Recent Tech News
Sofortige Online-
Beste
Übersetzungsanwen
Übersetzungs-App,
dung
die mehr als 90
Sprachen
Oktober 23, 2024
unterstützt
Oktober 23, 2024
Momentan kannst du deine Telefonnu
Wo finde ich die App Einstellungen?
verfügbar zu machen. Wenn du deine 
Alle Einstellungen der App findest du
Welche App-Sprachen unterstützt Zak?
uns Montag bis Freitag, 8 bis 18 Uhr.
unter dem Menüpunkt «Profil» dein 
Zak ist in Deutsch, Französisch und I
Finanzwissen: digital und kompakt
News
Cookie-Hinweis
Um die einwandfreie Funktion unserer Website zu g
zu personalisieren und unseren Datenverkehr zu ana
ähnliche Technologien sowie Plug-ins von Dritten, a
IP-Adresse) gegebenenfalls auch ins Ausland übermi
◆ ◆ ◆
WHAT YOU HAVE TO DO - Write out again, exactly, the lines from the one holding "ähnliche Technologien sowie" through the end of the listing, with both ends included.

EXERCISE RESULT -
ähnliche Technologien sowie Plug-ins von Dritten, a
IP-Adresse) gegebenenfalls auch ins Ausland übermi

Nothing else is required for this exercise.